Sunday 7th September 2008
quotequote all
I have got the wilwood 4 pot front and rears as per the part numbers on Rob's web site (5094/5093). They are 1.75" and 1.38". They work find and can be adjusted to front or rear bias. The bias is set quite far to the front. My pedal moves quite a lot and we think that the M/Cs need to be the next size up to give a firmer feel pedal.

Not sure that that answers the question though!

Bert

ScottHughes

Original Poster:

262 posts

196 months

Sunday 7th September 2008
quotequote all
Bert,
If you have the same calipers front and rear, and the same size M/C then you should have a 50/50 split? if you have a smaller bore rear M/C then you should have 10% more front brake pressure (If my thoughts are right 10% less if not)

How did you fit the 4 pots on the rear? did you get new uprights?

My Set-up is:
Front M/C bore is 0.7" and Rear is 0.625" (I thought that the larger bore would displace more fluid and increase line pressure?)

Rear pistons 1.75" x 2
Front Pistons 1.75" x 4
Front and Rear Disks are the same radius
I think the tyres are simular radius ish?
Front pads are twise the area of the rear
Both the M/C are operated from a balance bar positioned in the middle of the brake pedal so the force applied to each should be equal with balance bar set in the middle.


Edited by ScottHughes on Sunday 7th September 17:30


Edited by ScottHughes on Sunday 7th September 17:33

GeoffW

360 posts

251 months

Sunday 7th September 2008
quotequote all
There's an excellent thread here on brake choices & specs, well worth a read:

http://socalpeeps.yuku.com/topic/608/t/On-the-subj...

cheers
Geoff

lanan

814 posts

229 months

Sunday 7th September 2008
quotequote all
ScottHughes said:
Bert,
if you have a smaller bore rear M/C then you should have 10% more front brake pressure (If my thoughts are right 10% less if not)

My Set-up is:
Front M/C bore is 0.7" and Rear is 0.625" (I thought that the larger bore would displace more fluid and increase line pressure?)
Edited by ScottHughes on Sunday 7th September 17:30


Edited by ScottHughes on Sunday 7th September 17:33
Opposite way round.... smaller MCyl gives greater braking force, so is usually fitted to front system, depending on Calipers piston sizes.

ScottHughes

Original Poster:

262 posts

196 months

Sunday 7th September 2008
quotequote all
Radical list 0.7" for front and 0.625" for rear?

Oh weight distribution is 105kg front 135 kg rear

ScottHughes

Original Poster:

262 posts

196 months

Sunday 7th September 2008
quotequote all
Ah-ha
After reding how stuff works web site i have been doing calcs wrong? I was dividing the force by the area of the pistons but I should have been multipying it.

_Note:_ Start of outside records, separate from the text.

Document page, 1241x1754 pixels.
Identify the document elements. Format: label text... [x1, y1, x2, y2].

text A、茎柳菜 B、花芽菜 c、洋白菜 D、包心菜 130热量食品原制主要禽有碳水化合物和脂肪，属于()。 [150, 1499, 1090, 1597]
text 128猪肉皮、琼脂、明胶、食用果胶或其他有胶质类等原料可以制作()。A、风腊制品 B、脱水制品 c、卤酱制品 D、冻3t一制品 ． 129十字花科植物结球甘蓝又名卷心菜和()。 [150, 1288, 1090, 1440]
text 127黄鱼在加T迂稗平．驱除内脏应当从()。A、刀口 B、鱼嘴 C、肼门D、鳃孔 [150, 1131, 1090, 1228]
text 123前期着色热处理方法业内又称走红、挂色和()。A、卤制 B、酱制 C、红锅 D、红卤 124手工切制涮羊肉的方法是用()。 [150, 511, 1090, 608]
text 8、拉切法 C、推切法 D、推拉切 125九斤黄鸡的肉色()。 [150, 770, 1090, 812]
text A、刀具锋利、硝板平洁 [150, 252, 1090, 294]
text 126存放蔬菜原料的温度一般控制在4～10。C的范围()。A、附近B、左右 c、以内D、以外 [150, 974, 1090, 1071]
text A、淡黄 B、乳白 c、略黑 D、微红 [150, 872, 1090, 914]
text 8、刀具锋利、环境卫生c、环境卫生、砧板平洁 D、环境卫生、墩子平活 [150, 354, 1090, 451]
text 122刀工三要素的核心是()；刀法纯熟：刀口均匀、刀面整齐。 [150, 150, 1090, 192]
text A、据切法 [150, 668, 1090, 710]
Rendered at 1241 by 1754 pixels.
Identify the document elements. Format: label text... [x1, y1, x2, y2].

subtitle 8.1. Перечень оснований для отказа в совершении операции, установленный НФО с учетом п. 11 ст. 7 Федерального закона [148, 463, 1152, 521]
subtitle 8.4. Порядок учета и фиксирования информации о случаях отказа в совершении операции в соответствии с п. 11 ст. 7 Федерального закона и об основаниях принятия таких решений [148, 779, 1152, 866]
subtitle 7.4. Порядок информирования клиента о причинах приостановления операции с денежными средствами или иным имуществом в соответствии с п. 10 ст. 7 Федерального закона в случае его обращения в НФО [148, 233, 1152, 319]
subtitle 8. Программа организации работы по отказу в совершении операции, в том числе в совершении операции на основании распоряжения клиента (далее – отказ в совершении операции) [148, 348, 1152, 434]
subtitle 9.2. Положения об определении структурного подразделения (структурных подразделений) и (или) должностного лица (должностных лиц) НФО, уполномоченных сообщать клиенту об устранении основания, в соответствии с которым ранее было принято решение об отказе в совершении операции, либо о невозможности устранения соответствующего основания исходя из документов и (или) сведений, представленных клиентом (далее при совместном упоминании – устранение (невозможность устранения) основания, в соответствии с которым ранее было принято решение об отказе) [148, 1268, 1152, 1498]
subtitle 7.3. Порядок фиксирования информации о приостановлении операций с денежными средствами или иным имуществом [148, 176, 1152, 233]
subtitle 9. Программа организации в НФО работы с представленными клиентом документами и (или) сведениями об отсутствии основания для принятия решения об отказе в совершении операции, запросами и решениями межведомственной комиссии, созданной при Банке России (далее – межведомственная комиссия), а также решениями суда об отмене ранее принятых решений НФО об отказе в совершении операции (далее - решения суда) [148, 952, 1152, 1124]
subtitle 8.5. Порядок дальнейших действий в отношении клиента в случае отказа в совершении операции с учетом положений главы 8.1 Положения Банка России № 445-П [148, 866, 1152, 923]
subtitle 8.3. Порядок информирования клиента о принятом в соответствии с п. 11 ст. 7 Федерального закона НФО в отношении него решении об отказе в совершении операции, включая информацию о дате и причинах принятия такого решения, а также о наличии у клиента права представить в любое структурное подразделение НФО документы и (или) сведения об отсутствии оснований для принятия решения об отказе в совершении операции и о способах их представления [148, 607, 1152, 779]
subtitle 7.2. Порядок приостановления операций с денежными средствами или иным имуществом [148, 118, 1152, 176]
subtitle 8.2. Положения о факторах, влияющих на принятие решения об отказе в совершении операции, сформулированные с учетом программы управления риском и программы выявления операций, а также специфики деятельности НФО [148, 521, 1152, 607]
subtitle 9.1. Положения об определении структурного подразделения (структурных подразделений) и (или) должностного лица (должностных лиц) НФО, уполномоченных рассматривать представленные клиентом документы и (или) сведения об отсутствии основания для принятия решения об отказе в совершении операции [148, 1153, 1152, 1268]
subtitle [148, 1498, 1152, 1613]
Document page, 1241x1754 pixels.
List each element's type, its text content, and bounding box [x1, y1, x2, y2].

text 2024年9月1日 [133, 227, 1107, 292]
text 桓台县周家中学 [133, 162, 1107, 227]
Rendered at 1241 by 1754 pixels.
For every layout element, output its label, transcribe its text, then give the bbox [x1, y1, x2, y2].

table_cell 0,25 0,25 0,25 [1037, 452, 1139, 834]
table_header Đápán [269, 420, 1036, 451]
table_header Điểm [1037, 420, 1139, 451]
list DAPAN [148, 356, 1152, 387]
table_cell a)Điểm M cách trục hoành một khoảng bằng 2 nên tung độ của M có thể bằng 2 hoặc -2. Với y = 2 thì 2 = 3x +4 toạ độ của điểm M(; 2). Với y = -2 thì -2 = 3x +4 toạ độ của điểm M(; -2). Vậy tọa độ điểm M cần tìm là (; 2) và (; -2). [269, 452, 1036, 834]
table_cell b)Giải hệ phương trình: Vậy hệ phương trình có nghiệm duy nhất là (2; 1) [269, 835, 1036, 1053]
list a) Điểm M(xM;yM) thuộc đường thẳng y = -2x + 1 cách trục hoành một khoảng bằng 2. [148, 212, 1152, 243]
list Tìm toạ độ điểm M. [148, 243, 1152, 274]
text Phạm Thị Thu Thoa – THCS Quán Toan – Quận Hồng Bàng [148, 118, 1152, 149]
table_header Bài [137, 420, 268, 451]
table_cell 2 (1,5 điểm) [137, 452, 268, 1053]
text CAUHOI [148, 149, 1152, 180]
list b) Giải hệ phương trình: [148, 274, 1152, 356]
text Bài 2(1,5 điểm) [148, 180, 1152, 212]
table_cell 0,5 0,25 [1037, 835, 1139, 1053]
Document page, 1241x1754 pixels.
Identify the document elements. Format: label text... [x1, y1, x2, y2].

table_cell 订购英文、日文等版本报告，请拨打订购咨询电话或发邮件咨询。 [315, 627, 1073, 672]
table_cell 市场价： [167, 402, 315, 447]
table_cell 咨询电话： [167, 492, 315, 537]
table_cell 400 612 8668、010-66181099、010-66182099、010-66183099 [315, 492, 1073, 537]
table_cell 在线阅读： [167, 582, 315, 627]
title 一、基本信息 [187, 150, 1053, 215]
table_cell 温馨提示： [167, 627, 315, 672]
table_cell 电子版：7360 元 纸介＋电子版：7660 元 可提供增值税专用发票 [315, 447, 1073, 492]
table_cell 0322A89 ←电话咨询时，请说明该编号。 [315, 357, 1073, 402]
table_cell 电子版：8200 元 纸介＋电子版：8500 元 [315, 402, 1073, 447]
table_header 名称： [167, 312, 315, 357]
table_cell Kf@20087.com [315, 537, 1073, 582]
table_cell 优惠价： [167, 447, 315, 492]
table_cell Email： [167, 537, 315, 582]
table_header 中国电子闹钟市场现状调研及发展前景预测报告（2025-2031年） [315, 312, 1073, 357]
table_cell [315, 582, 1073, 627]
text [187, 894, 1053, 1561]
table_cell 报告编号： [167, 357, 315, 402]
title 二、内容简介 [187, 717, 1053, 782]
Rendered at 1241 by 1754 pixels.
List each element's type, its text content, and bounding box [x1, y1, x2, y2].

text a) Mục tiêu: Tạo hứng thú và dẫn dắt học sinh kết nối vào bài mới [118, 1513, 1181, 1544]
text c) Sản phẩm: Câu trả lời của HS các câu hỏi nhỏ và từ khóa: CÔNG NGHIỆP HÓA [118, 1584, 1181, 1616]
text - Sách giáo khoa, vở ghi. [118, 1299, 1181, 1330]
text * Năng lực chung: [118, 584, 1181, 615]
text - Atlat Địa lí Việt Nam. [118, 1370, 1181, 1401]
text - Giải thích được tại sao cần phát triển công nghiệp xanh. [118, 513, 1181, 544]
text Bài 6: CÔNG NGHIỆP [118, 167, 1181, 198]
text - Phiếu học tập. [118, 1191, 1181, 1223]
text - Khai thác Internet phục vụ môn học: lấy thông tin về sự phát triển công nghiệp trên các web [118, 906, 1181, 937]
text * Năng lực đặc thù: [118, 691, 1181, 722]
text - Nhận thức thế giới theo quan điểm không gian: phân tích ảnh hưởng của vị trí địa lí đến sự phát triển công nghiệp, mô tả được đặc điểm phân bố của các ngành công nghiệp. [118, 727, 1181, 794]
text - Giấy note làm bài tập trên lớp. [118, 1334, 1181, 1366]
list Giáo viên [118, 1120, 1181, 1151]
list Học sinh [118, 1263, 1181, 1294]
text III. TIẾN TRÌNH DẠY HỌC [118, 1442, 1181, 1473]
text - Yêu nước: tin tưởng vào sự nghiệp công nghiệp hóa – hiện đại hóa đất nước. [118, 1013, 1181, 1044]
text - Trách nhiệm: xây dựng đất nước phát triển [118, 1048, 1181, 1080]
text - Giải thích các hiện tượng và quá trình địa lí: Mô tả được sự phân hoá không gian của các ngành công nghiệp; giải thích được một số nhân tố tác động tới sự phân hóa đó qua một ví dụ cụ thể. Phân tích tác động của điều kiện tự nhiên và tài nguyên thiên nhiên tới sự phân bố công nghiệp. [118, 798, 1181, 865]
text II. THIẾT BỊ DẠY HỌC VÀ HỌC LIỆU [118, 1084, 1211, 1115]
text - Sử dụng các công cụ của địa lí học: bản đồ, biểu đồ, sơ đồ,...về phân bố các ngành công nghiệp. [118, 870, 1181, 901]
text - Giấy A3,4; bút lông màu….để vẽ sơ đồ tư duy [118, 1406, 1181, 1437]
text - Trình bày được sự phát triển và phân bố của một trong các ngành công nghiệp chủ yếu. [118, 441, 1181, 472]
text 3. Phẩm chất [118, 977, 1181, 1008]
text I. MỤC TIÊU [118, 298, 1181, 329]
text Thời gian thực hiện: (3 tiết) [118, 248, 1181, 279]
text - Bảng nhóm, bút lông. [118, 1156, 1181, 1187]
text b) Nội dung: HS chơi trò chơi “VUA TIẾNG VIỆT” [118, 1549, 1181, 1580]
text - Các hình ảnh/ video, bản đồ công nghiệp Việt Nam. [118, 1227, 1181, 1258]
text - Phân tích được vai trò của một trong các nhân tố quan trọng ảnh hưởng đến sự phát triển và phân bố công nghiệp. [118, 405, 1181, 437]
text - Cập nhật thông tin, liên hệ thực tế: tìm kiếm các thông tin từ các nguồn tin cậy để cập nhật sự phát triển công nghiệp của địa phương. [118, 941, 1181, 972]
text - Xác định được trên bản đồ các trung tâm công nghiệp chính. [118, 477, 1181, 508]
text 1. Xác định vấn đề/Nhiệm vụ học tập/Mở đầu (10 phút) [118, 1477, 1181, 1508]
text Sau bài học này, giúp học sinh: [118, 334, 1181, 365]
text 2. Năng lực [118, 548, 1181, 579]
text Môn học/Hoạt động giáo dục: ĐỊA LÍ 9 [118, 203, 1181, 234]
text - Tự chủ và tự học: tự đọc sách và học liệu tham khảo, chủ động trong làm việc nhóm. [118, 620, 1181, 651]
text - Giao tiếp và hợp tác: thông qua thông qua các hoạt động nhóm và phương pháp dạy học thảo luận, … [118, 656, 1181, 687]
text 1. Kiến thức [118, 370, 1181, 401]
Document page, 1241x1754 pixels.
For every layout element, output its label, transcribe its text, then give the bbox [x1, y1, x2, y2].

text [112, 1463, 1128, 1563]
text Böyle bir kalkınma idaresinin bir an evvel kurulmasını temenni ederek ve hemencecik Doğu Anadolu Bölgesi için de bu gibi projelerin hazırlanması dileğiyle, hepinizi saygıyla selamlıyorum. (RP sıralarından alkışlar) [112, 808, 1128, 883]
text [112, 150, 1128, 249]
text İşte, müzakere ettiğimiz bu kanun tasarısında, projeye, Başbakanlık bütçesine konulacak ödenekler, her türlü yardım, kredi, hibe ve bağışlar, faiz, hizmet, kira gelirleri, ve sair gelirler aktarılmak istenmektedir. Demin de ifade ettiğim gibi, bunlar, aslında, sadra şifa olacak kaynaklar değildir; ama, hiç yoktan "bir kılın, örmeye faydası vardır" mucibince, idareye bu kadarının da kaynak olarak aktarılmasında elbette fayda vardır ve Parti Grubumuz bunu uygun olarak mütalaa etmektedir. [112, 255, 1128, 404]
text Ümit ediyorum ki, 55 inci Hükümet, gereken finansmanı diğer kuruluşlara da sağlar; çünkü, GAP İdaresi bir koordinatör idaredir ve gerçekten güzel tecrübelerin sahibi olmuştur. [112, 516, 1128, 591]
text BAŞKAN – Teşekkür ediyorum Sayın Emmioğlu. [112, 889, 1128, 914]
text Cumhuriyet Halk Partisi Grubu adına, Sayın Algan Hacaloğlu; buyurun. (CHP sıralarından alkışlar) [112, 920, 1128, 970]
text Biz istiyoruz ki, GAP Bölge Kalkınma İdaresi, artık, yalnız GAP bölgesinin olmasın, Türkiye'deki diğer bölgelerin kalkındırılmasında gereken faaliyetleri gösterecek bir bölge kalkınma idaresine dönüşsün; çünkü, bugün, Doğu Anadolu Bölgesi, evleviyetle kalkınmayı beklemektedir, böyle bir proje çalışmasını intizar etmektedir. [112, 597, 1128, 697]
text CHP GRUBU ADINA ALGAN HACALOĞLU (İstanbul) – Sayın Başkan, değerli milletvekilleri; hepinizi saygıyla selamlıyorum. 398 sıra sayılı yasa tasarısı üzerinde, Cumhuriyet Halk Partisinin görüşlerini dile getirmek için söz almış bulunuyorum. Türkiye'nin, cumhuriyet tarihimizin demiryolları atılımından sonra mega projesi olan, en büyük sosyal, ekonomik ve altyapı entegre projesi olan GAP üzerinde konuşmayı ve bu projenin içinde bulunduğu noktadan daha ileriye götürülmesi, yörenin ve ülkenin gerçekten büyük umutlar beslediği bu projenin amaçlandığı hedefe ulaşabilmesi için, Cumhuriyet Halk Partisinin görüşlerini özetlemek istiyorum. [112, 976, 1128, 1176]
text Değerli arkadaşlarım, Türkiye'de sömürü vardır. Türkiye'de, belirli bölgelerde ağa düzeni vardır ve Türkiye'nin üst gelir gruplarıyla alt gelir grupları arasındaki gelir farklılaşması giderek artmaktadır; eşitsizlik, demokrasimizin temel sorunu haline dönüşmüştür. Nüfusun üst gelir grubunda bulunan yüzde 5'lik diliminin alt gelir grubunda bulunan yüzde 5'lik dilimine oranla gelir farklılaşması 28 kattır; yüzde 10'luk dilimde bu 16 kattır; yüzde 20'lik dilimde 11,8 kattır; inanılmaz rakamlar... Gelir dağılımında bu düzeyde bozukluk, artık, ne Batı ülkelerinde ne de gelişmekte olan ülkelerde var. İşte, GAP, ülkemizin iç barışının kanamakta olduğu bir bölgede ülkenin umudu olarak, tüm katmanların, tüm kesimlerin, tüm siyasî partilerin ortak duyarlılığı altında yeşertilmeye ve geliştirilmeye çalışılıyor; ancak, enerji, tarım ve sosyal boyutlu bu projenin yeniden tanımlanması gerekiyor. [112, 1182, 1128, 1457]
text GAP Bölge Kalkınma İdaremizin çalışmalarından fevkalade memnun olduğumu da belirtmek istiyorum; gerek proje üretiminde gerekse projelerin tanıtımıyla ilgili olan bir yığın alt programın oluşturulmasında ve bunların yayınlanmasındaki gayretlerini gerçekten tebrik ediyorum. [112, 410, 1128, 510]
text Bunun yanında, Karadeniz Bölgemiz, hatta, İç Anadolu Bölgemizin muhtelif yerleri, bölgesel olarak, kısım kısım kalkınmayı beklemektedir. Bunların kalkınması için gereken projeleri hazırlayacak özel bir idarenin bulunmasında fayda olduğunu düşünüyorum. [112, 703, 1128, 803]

Front 1.75" 4 pots gives 6.35 x peddle pressure
Rear 1.38" 4 pots gives 5.6 x peddle pressure

Based on both using 0.7" m/c's if you change the rear to a 0.625 like radical suggest then you get 5.96 x on the rear which is only 7% less than the front a 53/47 ish balance.

But with my rear 2 pots I only get 3.34 x the peddle pressure to the rear so hardly any braking!

Note the bigger the m/c the less travel required by the pedal but as the area of the m/c piston is about a 1/10 of the caliper pistons I think you would struggle to tell the differance (1mm of pad movement = 10mm of pedal movement)

I think I will try and go for the same set-up as Bert but using the new forged Willwood calipers.